*Exercise prompt:* Within the records, find every line that includes the word "イケメン図鑑" and copy it.

Saved data entries
**********

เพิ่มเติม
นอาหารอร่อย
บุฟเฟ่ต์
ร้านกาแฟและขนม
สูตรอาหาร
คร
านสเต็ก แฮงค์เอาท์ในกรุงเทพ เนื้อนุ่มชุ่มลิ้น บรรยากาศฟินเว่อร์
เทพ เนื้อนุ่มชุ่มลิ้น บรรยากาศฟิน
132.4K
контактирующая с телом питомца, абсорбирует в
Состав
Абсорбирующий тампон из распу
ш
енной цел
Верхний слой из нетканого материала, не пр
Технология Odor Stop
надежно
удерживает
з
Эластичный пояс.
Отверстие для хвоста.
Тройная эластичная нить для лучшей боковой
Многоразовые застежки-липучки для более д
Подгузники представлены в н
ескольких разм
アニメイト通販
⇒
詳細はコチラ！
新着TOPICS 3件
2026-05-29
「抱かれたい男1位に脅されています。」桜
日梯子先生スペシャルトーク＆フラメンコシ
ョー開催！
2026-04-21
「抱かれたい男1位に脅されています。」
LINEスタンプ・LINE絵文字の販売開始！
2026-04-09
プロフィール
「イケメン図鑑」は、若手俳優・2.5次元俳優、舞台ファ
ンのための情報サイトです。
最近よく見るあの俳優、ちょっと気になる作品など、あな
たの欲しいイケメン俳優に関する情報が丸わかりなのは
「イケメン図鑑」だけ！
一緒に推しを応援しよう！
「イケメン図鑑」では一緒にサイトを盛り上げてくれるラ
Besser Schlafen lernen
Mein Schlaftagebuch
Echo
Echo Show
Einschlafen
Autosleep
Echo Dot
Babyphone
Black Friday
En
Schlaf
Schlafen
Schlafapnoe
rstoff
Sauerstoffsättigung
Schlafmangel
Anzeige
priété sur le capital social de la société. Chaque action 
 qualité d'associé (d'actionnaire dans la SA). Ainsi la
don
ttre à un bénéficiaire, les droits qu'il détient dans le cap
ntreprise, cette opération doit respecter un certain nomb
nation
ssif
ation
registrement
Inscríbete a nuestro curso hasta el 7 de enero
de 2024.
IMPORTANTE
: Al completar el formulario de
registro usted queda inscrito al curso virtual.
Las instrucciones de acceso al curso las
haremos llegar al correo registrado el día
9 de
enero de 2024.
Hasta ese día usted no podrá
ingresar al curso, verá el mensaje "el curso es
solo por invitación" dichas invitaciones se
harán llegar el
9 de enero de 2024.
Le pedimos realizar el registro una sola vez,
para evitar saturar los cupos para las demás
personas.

**********

*Reply to the exercise:*
「イケメン図鑑」は、若手俳優・2.5次元俳優、舞台ファ
「イケメン図鑑」だけ！
「イケメン図鑑」では一緒にサイトを盛り上げてくれるラ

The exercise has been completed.